The Silkiest Carbonara
From: bonappetit.com
SERVES 4-6
1/4 pound guanciale (salt-cured pork jowl) or pancetta, cut into 1/3-inch cubes
7 large egg yolks
1 large egg
1 pound rigatoni
Kosher salt
1/2 cup finely grated Pecorino or Parmesan plus more for garnish
3/4 teaspoon freshly ground green peppercorns
3/4 teaspoon freshly ground pink pepper
1/2 teaspoon freshly ground white pepper
Freshly ground black pepper
Put guanciale in a large skillet and place over medium-low heat. Cook, stirring frequently, until fat renders but guanciale is not browned, about 5 minutes. Pour into a fine-mesh sieve set over a small bowl; reserve drippings. Transfer guanciale to a large bowl and let cool slightly. Add egg yolks and egg to bowl; whisk to blend.
Meanwhile, cook pasta in a large pot of boiling salted water, stirring occasionally, until al dente.
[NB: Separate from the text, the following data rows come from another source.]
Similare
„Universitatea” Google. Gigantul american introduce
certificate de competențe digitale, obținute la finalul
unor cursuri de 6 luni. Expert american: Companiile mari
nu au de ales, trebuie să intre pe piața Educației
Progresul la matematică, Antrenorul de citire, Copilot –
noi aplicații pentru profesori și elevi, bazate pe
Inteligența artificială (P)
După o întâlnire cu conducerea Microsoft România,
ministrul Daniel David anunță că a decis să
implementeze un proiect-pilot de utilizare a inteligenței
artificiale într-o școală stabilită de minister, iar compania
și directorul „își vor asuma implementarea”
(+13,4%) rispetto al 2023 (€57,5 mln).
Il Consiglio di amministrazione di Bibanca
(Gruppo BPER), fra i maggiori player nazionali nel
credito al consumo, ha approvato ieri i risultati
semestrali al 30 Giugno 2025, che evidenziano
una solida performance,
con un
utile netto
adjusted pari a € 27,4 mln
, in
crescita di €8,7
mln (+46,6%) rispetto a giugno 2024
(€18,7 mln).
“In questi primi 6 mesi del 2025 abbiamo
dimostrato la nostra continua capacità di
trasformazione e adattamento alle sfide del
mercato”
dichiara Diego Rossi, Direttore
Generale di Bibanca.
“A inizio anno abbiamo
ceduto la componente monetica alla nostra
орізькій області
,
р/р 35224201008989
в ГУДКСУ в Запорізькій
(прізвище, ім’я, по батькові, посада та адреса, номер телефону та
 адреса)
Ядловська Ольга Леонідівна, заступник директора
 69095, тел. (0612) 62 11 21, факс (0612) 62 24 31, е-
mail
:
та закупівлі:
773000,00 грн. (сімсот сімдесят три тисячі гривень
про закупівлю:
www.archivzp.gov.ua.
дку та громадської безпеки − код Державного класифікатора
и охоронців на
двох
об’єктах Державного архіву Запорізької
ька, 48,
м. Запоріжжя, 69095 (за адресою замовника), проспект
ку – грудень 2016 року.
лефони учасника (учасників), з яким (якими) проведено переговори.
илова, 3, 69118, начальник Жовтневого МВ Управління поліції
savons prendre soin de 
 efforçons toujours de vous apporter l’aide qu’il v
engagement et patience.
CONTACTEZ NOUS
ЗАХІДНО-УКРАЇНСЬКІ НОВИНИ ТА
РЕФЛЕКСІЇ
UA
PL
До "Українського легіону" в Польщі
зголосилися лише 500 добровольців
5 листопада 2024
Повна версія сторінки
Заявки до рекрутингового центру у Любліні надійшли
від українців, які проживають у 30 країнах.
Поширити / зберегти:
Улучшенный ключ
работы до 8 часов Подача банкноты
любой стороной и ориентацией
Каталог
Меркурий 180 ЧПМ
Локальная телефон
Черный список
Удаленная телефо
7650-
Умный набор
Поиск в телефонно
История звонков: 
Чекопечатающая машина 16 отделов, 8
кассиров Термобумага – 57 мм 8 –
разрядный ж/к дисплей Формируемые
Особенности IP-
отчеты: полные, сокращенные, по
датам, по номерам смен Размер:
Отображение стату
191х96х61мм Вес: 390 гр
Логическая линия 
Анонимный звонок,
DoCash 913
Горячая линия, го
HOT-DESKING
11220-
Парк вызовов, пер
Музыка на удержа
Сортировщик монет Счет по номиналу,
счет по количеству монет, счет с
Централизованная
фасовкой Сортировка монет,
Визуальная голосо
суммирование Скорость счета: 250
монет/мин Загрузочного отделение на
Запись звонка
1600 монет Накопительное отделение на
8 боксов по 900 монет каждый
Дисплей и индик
Drain, reserving 1/2 cup pasta cooking liquid.
To egg mixture, immediately add rigatoni, 2 Tbsp. pasta cooking liquid, and 1 tsp. guanciale drippings; toss to coat. Working in 3 batches, gradually add Pecorino, stirring and tossing to melt between batches. Add green, pink, and white pepper (or 1 1/2–2 tsp. black pepper); toss until sauce thickens, adding more pasta water by tablespoonfuls if needed. Season to taste with salt and black pepper.
Divide among bowls. Garnish with Pecorino.